* Source passage:

begin

MLA, 16th Legislative Assembly, Uttar Pradesh
- In office Mar 2012 – Mar 2017
- Preceded by: Vasdev Singh
- Succeeded by: Anil Kumar
- Constituency: Shikarpur

Personal details
- Born: 15 June 1981 (age 44) Gautam Budh Nagar district
- Party: Samajwadi Party (2012–2017) Now in Congress
- Spouse: Shilpi Shamra (wife)
- Children: 1 son
- Parent: Mishri Lal Sharma (father)
- Alma mater: Not available
- Profession: Businessman & politician

= Mukesh Sharma =

Indian politician

Mukesh Sharma is an Indian politician and a member of the 16th Legislative Assembly in Uttar Pradesh state of India. He represents the Shikarpur constituency of Uttar Pradesh and was a member of the Samajwadi Party political party until 2017.

end

Please reproduce the part of the Mukesh Sharma profile starting with "- Children: 1" and going on through "party until 2017.".

Stored data entries
begin

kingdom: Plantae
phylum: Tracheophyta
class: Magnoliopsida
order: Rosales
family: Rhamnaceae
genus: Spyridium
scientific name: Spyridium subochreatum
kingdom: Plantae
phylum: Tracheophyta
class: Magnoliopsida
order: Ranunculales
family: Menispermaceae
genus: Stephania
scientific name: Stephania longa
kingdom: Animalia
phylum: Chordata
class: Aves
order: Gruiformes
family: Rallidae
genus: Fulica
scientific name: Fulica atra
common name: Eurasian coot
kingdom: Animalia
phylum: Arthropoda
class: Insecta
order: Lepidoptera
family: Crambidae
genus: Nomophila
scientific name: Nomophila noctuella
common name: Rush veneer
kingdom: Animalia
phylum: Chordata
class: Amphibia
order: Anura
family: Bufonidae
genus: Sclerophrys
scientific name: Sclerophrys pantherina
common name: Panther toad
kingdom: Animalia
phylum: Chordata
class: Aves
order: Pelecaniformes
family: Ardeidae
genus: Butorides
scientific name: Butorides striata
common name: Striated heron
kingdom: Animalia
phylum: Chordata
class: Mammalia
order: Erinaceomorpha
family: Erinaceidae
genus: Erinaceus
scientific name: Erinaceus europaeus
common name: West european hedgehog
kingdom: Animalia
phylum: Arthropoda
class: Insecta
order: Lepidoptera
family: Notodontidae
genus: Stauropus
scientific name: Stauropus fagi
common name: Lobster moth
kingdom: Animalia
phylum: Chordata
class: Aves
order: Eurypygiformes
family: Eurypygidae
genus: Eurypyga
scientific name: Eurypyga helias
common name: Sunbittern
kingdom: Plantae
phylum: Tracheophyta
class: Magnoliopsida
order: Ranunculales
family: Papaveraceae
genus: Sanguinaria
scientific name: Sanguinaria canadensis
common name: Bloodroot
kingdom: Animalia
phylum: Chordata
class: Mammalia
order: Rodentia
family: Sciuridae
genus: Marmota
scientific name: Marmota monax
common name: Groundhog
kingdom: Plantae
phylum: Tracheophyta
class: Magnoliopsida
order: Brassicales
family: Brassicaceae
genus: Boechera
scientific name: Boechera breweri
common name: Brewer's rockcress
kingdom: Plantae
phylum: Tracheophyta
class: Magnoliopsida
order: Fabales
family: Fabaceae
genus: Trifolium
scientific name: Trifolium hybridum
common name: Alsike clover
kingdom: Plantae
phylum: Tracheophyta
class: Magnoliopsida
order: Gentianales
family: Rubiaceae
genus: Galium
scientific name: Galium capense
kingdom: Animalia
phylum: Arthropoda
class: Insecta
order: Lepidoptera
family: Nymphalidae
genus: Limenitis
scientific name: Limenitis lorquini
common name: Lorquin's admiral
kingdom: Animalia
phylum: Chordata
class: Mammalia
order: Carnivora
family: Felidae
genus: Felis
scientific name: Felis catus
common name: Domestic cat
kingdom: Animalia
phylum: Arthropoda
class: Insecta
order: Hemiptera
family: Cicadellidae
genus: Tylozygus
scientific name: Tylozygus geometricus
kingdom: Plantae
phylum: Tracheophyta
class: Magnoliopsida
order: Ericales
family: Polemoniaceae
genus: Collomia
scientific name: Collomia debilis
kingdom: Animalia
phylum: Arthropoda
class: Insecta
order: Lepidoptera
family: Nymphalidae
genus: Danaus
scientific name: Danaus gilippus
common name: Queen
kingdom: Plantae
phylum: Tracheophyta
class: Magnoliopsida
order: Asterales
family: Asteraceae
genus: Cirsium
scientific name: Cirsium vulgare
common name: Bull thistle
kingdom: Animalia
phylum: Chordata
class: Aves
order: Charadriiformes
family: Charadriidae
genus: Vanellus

end

* Solution:
- Children: 1 son
- Parent: Mishri Lal Sharma (father)
- Alma mater: Not available
- Profession: Businessman & politician

= Mukesh Sharma =

Indian politician

Mukesh Sharma is an Indian politician and a member of the 16th Legislative Assembly in Uttar Pradesh state of India. He represents the Shikarpur constituency of Uttar Pradesh and was a member of the Samajwadi Party political party until 2017.